_Stated problem a_
Extract the portion of the welfare reform passage that falls between "The 1994 election, which" and "welfare reform bill.", inclusive, copying it word for word.

_Text to read_
The 1994 election, which resulted in the Republican takeover of the House and Senate, changed all that. The result was that every congressional committee was chaired by a Republican instead of a Democrat and composed primarily of Republicans rather than Democrats. Instead of being chaired by the most liberal Democrats, the committees that would vote on welfare reform were now chaired by conservative Republicans. Although the Republicans had only a small majority in the House, they had the control of committee chairmanships and a disproportionate proportion of the votes. This meant that the Republican leadership had tremendous power to control the welfare reform bill.
Even more important than the leadership of the congressional committees was the leadership of the House of Representatives, which changed from a liberal Democrat to Newt Gingrich, an outspoken critic of "big government," especially for social programs. Gingrich had been a major architect of the Contract With America, which specified that welfare should be available for only 2 years and that benefits should not be available to minor mothers or for children born to mothers on welfare. The shellacking that the Democrats experienced in the election was perceived as a mandate for the Contract With America (Merida, 1994), including a more punitive welfare reform plan than the one the Clinton Administration had proposed.
Meanwhile, state governors demanded more say about how money in the new welfare program would be spent, resulting in a bill that looked more like a block grant than a social program. This had the political benefit of getting Congress off the hook: It would not have to make the difficult political decisions about restrictions and instead could put those decisions in the hands of the state governments.
The media were also influential and tended to focus on the shortcomings of the welfare program that was in place, Aid for Families with Dependent Children (AFDC). For example, a Pulitzer Prize-winning series about a welfare mother, Rosa Lee Cunningham, and her eight children and 32 grandchildren, authored by an African American reporter and published in The Washington Post and as a book in the fall of 1994, generated tremendous attention in Washington. The series, which included eight days of front-page lengthy articles about "a three-generational family of welfare-dependent petty criminals" (Dash, 1994, p. C1), was particularly powerful because it was a sympathetic portrayal by a liberal newspaper, and yet the underlying message was the failure of the welfare system. This series was compelling to Democrats in a way that Reagan's welfare queen stories never were; after reading about the drug addiction, welfare dependence, jail time, and failure of so many members of Rosa Lee's family, readers were likely to conclude that any efforts to change the welfare system were better than staying with the system then in place.

_Recorded information_
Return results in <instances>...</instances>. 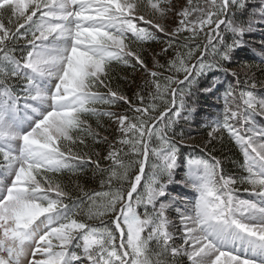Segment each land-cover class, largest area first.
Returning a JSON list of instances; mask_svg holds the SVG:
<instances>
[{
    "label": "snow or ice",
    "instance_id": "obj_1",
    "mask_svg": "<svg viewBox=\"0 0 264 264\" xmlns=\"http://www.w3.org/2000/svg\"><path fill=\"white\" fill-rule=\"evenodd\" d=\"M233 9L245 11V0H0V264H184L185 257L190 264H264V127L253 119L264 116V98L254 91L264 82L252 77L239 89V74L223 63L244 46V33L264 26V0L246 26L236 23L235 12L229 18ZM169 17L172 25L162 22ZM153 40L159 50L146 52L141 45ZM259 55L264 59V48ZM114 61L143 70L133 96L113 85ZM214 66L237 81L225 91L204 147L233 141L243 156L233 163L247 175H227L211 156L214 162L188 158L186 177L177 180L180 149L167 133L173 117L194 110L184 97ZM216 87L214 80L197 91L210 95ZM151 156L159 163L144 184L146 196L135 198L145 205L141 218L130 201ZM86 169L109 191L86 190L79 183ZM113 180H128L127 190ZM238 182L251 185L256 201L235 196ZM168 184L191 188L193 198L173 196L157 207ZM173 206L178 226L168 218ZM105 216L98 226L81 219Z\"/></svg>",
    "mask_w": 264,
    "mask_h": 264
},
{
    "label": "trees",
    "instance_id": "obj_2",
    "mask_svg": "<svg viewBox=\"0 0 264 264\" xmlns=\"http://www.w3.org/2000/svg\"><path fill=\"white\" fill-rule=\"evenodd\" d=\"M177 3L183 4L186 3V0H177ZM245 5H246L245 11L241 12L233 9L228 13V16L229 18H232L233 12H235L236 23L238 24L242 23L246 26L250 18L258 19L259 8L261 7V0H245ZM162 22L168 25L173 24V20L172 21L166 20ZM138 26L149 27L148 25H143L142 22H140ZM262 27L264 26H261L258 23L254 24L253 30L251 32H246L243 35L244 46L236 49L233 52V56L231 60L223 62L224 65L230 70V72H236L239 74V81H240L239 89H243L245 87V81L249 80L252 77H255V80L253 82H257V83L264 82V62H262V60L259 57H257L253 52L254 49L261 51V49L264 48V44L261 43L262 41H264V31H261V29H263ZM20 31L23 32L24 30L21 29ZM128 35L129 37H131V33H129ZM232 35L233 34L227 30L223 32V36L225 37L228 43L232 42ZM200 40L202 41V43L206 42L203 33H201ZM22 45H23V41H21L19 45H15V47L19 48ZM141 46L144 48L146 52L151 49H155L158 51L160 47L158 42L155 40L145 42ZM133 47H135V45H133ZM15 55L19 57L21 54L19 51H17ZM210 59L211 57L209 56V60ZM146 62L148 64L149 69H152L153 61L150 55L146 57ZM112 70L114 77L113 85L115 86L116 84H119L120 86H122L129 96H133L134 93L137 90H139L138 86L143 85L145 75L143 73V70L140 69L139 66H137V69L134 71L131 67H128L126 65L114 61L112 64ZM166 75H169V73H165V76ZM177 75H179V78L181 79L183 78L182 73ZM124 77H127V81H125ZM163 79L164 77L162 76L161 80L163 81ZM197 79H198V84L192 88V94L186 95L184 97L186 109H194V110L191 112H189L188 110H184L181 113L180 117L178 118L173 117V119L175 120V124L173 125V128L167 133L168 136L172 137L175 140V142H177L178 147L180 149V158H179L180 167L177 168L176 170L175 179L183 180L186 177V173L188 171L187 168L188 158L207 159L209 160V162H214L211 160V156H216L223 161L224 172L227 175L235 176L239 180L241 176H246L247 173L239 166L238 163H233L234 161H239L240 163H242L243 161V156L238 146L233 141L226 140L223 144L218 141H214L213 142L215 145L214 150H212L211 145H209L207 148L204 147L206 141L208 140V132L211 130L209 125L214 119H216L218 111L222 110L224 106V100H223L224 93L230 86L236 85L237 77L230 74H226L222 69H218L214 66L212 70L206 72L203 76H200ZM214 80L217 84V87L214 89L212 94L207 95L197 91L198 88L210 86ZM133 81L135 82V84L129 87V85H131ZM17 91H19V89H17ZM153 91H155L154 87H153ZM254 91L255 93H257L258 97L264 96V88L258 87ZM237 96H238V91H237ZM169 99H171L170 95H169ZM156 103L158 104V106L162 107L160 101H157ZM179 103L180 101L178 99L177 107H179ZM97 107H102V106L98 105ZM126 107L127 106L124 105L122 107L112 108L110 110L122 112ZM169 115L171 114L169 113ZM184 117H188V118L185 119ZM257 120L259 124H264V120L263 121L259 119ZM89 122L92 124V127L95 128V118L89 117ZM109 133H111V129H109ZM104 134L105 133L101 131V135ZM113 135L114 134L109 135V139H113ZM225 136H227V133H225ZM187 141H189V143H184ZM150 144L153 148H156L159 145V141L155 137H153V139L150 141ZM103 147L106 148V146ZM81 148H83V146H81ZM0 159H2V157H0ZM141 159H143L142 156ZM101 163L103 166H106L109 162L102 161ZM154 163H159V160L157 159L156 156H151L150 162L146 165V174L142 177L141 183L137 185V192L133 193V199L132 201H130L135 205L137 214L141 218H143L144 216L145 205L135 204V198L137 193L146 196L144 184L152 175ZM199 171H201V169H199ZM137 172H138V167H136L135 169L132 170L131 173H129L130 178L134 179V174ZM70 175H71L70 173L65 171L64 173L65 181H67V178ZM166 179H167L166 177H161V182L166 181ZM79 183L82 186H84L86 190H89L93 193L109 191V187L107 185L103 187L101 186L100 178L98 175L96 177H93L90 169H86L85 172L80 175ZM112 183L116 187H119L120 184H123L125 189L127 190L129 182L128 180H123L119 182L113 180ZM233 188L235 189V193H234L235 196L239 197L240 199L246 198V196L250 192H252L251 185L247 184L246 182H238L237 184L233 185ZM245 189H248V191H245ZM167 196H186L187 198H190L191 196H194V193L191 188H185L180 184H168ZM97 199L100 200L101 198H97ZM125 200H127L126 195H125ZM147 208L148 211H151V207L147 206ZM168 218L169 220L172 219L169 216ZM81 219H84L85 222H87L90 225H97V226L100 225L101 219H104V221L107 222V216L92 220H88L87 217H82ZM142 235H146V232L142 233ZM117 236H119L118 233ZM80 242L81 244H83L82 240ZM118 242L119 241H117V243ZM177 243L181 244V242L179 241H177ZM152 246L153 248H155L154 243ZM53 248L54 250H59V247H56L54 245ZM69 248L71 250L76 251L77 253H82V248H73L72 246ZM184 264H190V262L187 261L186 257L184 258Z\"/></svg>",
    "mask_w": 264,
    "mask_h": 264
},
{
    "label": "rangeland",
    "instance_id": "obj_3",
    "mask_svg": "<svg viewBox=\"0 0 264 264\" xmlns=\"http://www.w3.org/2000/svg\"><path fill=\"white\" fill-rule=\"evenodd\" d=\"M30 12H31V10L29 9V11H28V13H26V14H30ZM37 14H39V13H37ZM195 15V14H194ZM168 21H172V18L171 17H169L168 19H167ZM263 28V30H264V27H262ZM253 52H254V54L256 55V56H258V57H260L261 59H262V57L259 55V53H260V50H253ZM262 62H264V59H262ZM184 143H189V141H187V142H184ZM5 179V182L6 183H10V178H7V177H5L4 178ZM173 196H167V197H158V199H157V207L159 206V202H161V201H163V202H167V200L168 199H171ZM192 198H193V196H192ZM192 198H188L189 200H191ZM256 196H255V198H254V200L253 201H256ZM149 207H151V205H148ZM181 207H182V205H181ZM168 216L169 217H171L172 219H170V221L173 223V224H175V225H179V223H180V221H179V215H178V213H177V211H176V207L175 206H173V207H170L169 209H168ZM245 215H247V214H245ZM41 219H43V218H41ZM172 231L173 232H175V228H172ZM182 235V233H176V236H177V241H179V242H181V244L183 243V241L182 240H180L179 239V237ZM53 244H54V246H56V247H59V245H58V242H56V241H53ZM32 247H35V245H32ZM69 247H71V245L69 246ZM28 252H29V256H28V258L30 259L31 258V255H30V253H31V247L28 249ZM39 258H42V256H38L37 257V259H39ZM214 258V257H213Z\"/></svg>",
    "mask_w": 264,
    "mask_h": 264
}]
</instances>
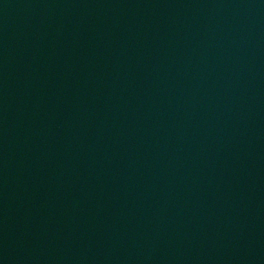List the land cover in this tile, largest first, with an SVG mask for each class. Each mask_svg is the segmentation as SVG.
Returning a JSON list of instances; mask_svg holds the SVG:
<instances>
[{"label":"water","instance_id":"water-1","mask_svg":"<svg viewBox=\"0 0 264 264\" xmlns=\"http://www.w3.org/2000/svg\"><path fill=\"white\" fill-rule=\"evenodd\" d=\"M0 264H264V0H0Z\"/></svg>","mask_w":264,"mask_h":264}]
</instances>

_Stated problem b_
Pick out every line in the rows that contains the string "label", and copy each one unchanged.

_Full response a_
The 1994 election, which resulted in the Republican takeover of the House and Senate, changed all that. The result was that every congressional committee was chaired by a Republican instead of a Democrat and composed primarily of Republicans rather than Democrats. Instead of being chaired by the most liberal Democrats, the committees that would vote on welfare reform were now chaired by conservative Republicans. Although the Republicans had only a small majority in the House, they had the control of committee chairmanships and a disproportionate proportion of the votes. This meant that the Republican leadership had tremendous power to control the welfare reform bill.

_Full response b_
    "label": "snow or ice",
    "label": "trees",
    "label": "rangeland",
[{"label":"water","instance_id":"water-1","mask_svg":"<svg viewBox=\"0 0 264 264\" xmlns=\"http://www.w3.org/2000/svg\"><path fill=\"white\" fill-rule=\"evenodd\" d=\"M0 264H264V0H0Z\"/></svg>","mask_w":264,"mask_h":264}]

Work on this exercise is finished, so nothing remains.